[WHAT YOU HAVE TO DO] Once you find the line in the listing below that contains "middle tip: (144, 225)", copy it and every following line exactly, stopping at the end.

[TASK INPUTS]
····················

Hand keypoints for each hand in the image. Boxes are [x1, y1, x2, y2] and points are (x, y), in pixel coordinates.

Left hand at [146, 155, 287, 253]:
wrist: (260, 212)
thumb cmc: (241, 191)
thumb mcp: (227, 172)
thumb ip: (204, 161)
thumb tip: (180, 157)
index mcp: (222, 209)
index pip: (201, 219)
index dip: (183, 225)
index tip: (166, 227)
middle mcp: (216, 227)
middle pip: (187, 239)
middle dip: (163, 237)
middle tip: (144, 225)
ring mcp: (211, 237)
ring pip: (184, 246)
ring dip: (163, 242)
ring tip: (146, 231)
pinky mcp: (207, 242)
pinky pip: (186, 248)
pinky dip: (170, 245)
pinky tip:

····················

[TASK ANSWER]
middle tip: (144, 225)
ring mcp: (211, 237)
ring pip: (184, 246)
ring dip: (163, 242)
ring tip: (146, 231)
pinky mcp: (207, 242)
pinky pip: (186, 248)
pinky dip: (170, 245)
pinky tip:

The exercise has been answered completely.